Sur quel constat avez-vous créé Konexio ?
Jean Guo. En menant des études quantitatives et des entretiens dans le cadre de mes recherches [Stanford et Harvard] sur l’inclusion, j’ai découvert qu’il existait beaucoup de solutions pour les publics vulnérables comme les migrants. Mais j’ai vu, quand je suis arrivée en France en 2015, qu’il y avait des solutions de première ligne sur l’alimentation, le logement et la santé mais plus autant pour les étapes d’après comme l’apprentissage de compétences et l’insertion professionnelle. Konexio est né de ce constat et de la volonté d’aider ces publics à se former. Lorsque j’étais consultante dans la Silicon Valley, j’ai pris conscience que nous étions entrés dans une nouvelle ère dans laquelle le numérique est comme une langue de base universelle qu’il faut maîtriser pour s’intégrer. Avec la crise, on a demandé à des gens de maîtriser des outils numériques du jour au lendemain ce qui risque de mettre une partie de la population de côté. Notre mission est d’aider tout le monde à avoir les mêmes chances.
De quels moyens disposez-vous pour aider ces personnes ?
Nous avons la chance d’avoir un solide réseau de partenaires, des acteurs publics, entreprises et acteurs de l’ESS, ce qui fait que les apprenants ne payent pas. L’objectif est que cela bénéficie aux entreprises et qu’à l’issue des formations, elles puissent trouver des talents.
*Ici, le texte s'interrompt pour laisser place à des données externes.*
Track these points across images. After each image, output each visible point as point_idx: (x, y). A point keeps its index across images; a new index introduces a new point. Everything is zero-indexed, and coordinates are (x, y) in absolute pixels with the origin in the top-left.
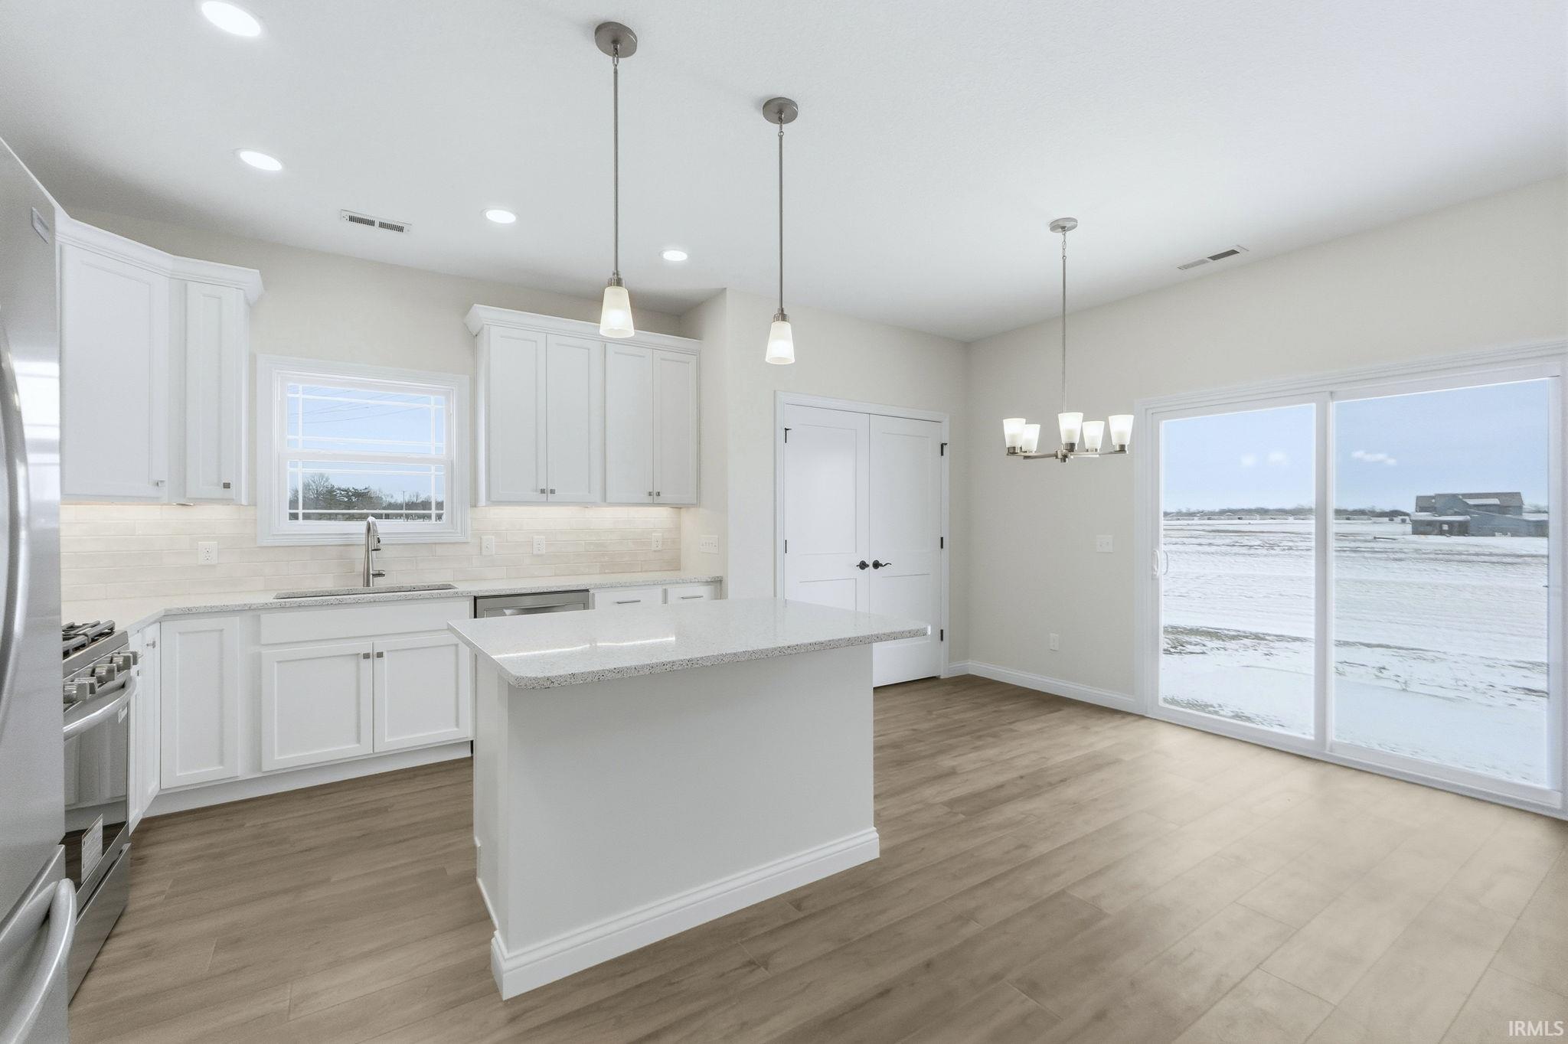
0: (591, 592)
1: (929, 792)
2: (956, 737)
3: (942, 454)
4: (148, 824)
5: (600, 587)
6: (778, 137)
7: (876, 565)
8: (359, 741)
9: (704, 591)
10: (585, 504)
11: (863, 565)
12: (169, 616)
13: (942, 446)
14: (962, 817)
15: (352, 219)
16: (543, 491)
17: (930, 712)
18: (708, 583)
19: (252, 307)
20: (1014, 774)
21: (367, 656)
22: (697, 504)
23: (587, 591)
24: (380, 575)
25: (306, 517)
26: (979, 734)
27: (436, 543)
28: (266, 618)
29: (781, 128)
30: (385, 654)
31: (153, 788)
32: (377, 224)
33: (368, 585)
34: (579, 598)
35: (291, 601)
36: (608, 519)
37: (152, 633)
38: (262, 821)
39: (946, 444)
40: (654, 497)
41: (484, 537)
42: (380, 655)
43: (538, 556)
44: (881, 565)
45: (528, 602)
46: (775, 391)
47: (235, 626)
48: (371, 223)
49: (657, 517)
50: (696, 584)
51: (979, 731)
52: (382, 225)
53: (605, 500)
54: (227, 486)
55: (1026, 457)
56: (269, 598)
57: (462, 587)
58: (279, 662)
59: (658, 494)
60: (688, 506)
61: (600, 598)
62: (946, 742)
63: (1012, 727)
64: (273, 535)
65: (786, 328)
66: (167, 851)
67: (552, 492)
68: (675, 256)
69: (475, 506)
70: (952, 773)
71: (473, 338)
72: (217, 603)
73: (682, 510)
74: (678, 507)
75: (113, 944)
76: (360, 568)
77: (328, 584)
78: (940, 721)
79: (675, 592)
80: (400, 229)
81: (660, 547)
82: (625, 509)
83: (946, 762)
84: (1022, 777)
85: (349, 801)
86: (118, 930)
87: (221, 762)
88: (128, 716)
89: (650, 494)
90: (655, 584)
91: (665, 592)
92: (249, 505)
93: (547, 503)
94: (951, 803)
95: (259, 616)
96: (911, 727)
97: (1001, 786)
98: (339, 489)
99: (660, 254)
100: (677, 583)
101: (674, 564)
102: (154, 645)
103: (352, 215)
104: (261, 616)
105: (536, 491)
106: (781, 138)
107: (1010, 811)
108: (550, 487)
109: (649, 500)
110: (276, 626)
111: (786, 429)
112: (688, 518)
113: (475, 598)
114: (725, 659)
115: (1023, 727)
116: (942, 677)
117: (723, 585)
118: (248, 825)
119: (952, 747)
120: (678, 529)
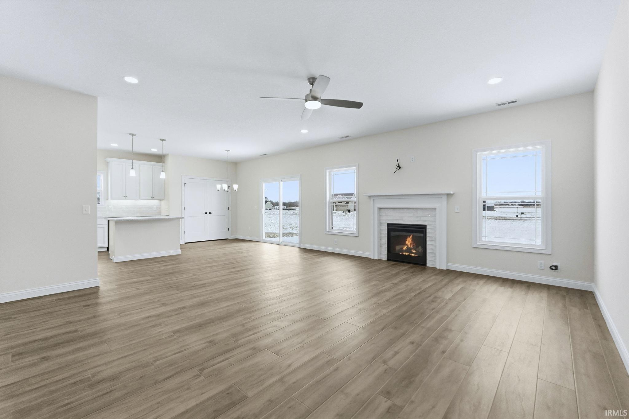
7: (210, 213)
10: (136, 199)
11: (206, 213)
16: (124, 197)
22: (164, 199)
36: (142, 202)
40: (153, 198)
43: (124, 211)
46: (182, 175)
49: (155, 202)
53: (140, 199)
60: (162, 200)
65: (164, 173)
67: (127, 197)
69: (108, 200)
74: (161, 200)
81: (156, 209)
82: (146, 201)
93: (125, 199)
101: (159, 213)
109: (151, 198)
111: (185, 184)
112: (163, 202)
120: (161, 205)
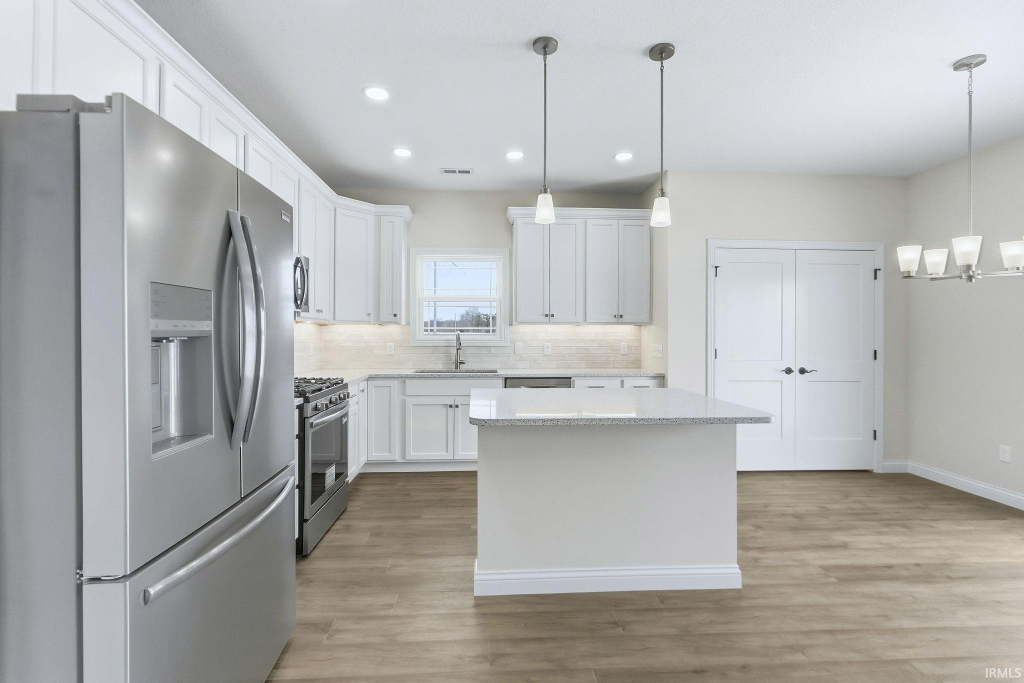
0: (572, 379)
1: (810, 556)
2: (862, 520)
3: (876, 278)
4: (362, 477)
5: (579, 376)
6: (660, 70)
7: (802, 371)
8: (447, 451)
9: (651, 383)
10: (577, 324)
11: (789, 371)
12: (370, 378)
13: (876, 271)
14: (833, 580)
15: (446, 172)
16: (547, 315)
17: (846, 497)
18: (655, 377)
19: (408, 225)
20: (911, 561)
21: (451, 406)
22: (650, 322)
24: (463, 363)
25: (438, 331)
26: (890, 522)
27: (491, 346)
28: (408, 382)
29: (662, 63)
30: (460, 406)
31: (363, 459)
32: (457, 172)
33: (457, 369)
34: (565, 382)
35: (424, 375)
36: (591, 332)
37: (363, 385)
38: (403, 484)
39: (880, 269)
40: (619, 318)
41: (516, 343)
42: (457, 406)
43: (547, 355)
44: (807, 372)
46: (707, 240)
47: (395, 384)
48: (455, 172)
49: (624, 332)
50: (643, 378)
51: (888, 520)
52: (460, 172)
53: (585, 321)
54: (395, 315)
55: (932, 279)
56: (410, 372)
57: (500, 372)
58: (412, 405)
59: (621, 316)
60: (646, 324)
61: (577, 382)
62: (850, 523)
63: (932, 523)
64: (417, 340)
66: (368, 489)
67: (553, 316)
68: (624, 157)
69: (512, 325)
70: (845, 546)
71: (510, 226)
72: (387, 373)
73: (642, 327)
74: (639, 324)
75: (338, 523)
76: (454, 359)
77: (439, 366)
78: (857, 506)
79: (629, 383)
80: (468, 172)
81: (626, 352)
82: (602, 326)
83: (840, 537)
84: (917, 565)
85: (440, 482)
86: (341, 517)
87: (390, 453)
88: (347, 422)
89: (616, 316)
90: (615, 376)
91: (623, 381)
92: (407, 325)
93: (549, 323)
94: (827, 569)
95: (405, 380)
96: (821, 505)
97: (890, 567)
98: (483, 314)
99: (614, 157)
100: (630, 376)
101: (637, 363)
102: (363, 391)
103: (446, 170)
104: (406, 381)
105: (543, 315)
106: (662, 71)
107: (886, 588)
108: (551, 313)
109: (615, 320)
110: (413, 387)
111: (716, 267)
112: (646, 332)
113: (506, 379)
114: (594, 423)
115: (943, 526)
116: (875, 471)
117: (665, 379)
118: (398, 484)
119: (854, 527)
120: (640, 340)
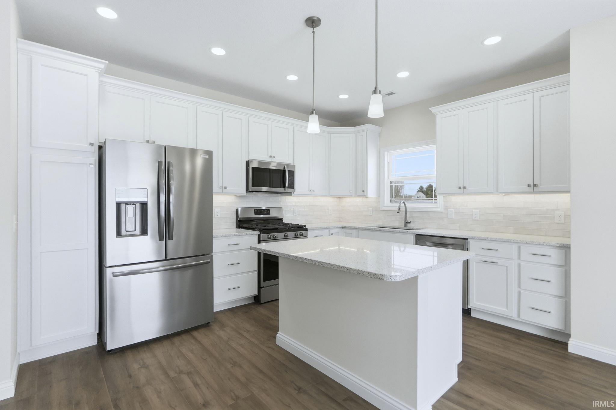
5: (473, 238)
19: (380, 134)
23: (467, 239)
33: (405, 226)
41: (449, 210)
45: (436, 240)
59: (536, 186)
67: (465, 188)
79: (526, 250)
89: (529, 186)
108: (465, 185)
113: (418, 236)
Nous avons donc un double enjeu de communication : promouvoir nos formations et nos talents.
Quel intérêt ont ces entreprises de vous aider ?
Il est multiple. Pour certaines, ça rentre en ligne avec leurs objectifs RSE. Pour d’autres, il s’agit de soutenir l’employabilité des jeunes ou juste de trouver des talents. Cela va du grand groupe comme Thales à la petite start-up à Station F.
Quel est votre modèle économique ?
Nous pouvons bénéficier de financements dans le cadre de dispositifs de formation comme l’Opco et, selon le niveau et la durée du programme, nous pouvons recevoir des subventions. Nous sommes de plus en plus sollicités par des acteurs B to B qui doivent se digitaliser, comme des entreprises de BTP ou de nettoyage par exemple, et qui vont nous demander de l'aide pour former leurs équipes.
Comment choisissez-vous les personnes éligibles à vos formations ?
Historiquement, il s’agit de primo-arrivants comme des réfugiés ou des migrants mais aujourd’hui, nous touchons un public plus large : des jeunes de quartiers prioritaires, des chômeurs en reconversion professionnelle ou des personnes sous-représentées dans le numérique comme les femmes.
Est-ce que la crise a accentué la demande en formation ?
Nous voyons une augmentation du nombre de démarches et de processus qui se font désormais en ligne et non plus en présentiel. En parallèle, l’OCDE dit que nous avons perdu dix ans de progrès en matière d’insertion des jeunes. Il y a donc de forts enjeux économiques. Nous avons été consultés par le secrétaire d’État au Numérique Cédric O pendant le premier confinement. Nous avons déjà formé 1 400 personnes et notre objectif est d'atteindre les 10 000 d'ici à 2023.